### INSTRUCTIONS TO FOLLOW
Entries follow. Give back exactly the lines starting at the one containing "Table 1 Terrestrial" and ending at the one containing "Band Satellite broadcast", and no other lines.

### DATA FOR THE TASK
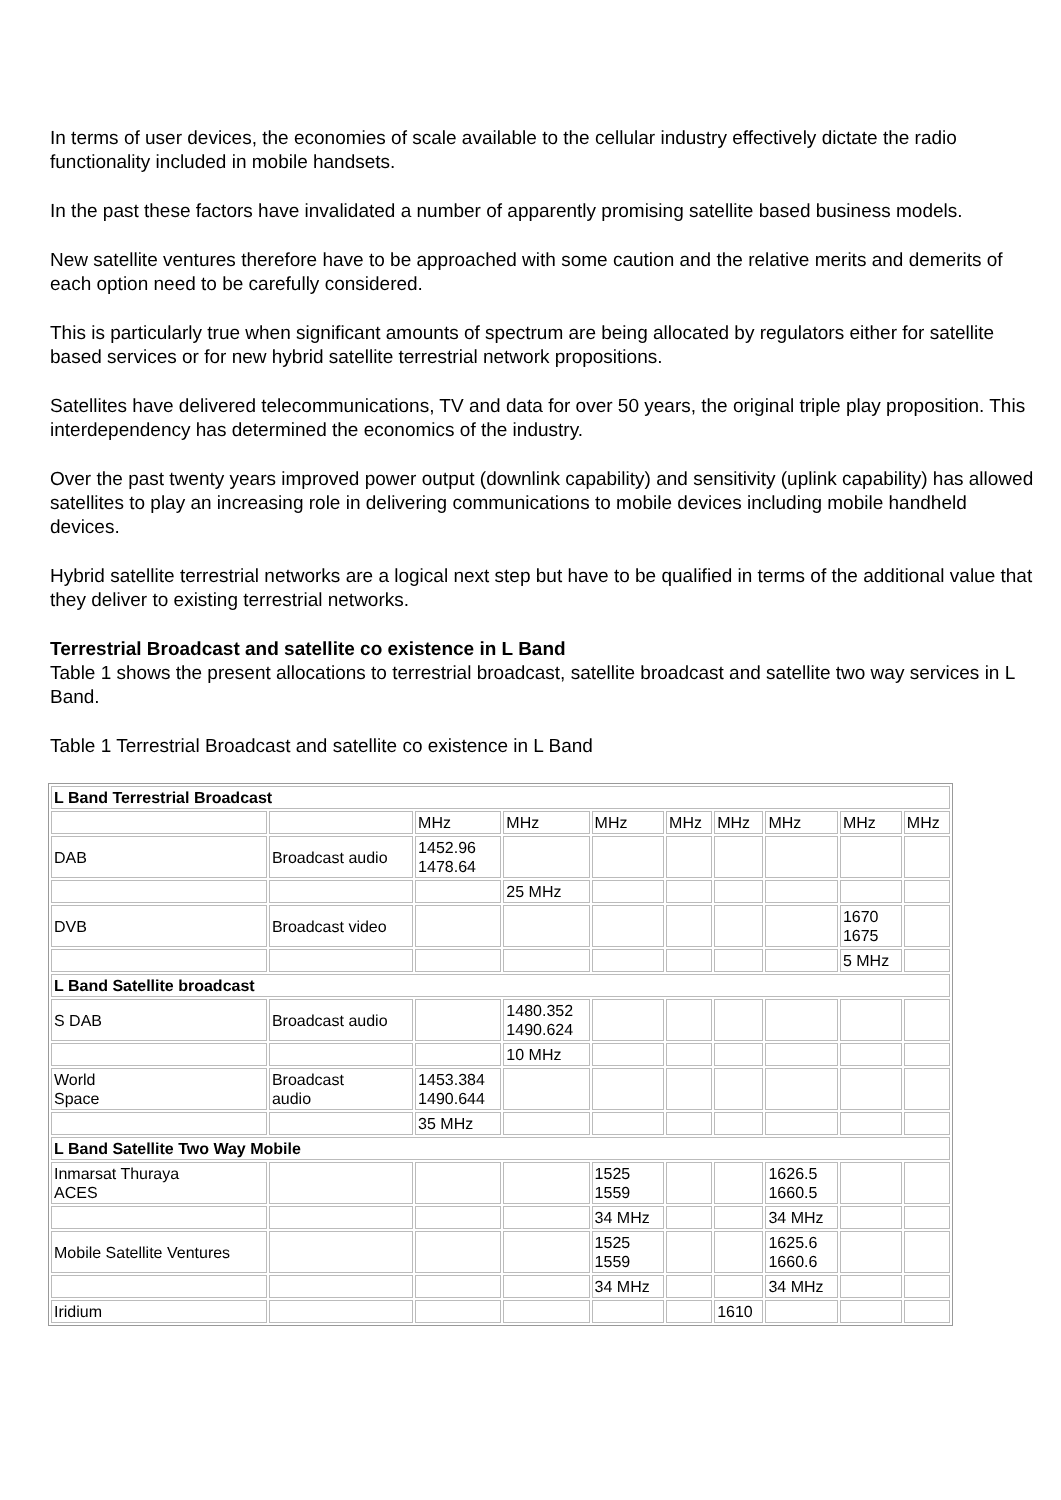In terms of user devices, the economies of scale available to the cellular industry effectively dictate the radio functionality included in mobile handsets.
In the past these factors have invalidated a number of apparently promising satellite based business models.
New satellite ventures therefore have to be approached with some caution and the relative merits and demerits of each option need to be carefully considered.
This is particularly true when significant amounts of spectrum are being allocated by regulators either for satellite based services or for new hybrid satellite terrestrial network propositions.
Satellites have delivered telecommunications, TV and data for over 50 years, the original triple play proposition. This interdependency has determined the economics of the industry.
Over the past twenty years improved power output (downlink capability) and sensitivity (uplink capability) has allowed satellites to play an increasing role in delivering communications to mobile devices including mobile handheld devices.
Hybrid satellite terrestrial networks are a logical next step but have to be qualified in terms of the additional value that they deliver to existing terrestrial networks.
Terrestrial Broadcast and satellite co existence in L Band
Table 1 shows the present allocations to terrestrial broadcast, satellite broadcast and satellite two way services in L Band.
Table 1 Terrestrial Broadcast and satellite co existence in L Band
| L Band Terrestrial Broadcast | | | | | | | | | |
| | | MHz | MHz | MHz | MHz | MHz | MHz | MHz | MHz |
| DAB | Broadcast audio | 1452.96 1478.64 | | | | | | | |
| | | | 25 MHz | | | | | | |
| DVB | Broadcast video | | | | | | | 1670 1675 | |
| | | | | | | | | 5 MHz | |
| L Band Satellite broadcast | | | | | | | | | |
| S DAB | Broadcast audio | | 1480.352 1490.624 | | | | | | |
| | | | 10 MHz | | | | | | |
| World Space | Broadcast audio | 1453.384 1490.644 | | | | | | | |
| | | 35 MHz | | | | | | | |
| L Band Satellite Two Way Mobile | | | | | | | | | |
| Inmarsat Thuraya ACES | | | | 1525 1559 | | | 1626.5 1660.5 | | |
| | | | | 34 MHz | | | 34 MHz | | |
| Mobile Satellite Ventures | | | | 1525 1559 | | | 1625.6 1660.6 | | |
| | | | | 34 MHz | | | 34 MHz | | |
| Iridium | | | | | | 1610 | | | |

### WRITTEN SOLUTION
Table 1 Terrestrial Broadcast and satellite co existence in L Band
| L Band Terrestrial Broadcast | | | | | | | | | |
| | | MHz | MHz | MHz | MHz | MHz | MHz | MHz | MHz |
| DAB | Broadcast audio | 1452.96 1478.64 | | | | | | | |
| | | | 25 MHz | | | | | | |
| DVB | Broadcast video | | | | | | | 1670 1675 | |
| | | | | | | | | 5 MHz | |
| L Band Satellite broadcast | | | | | | | | | |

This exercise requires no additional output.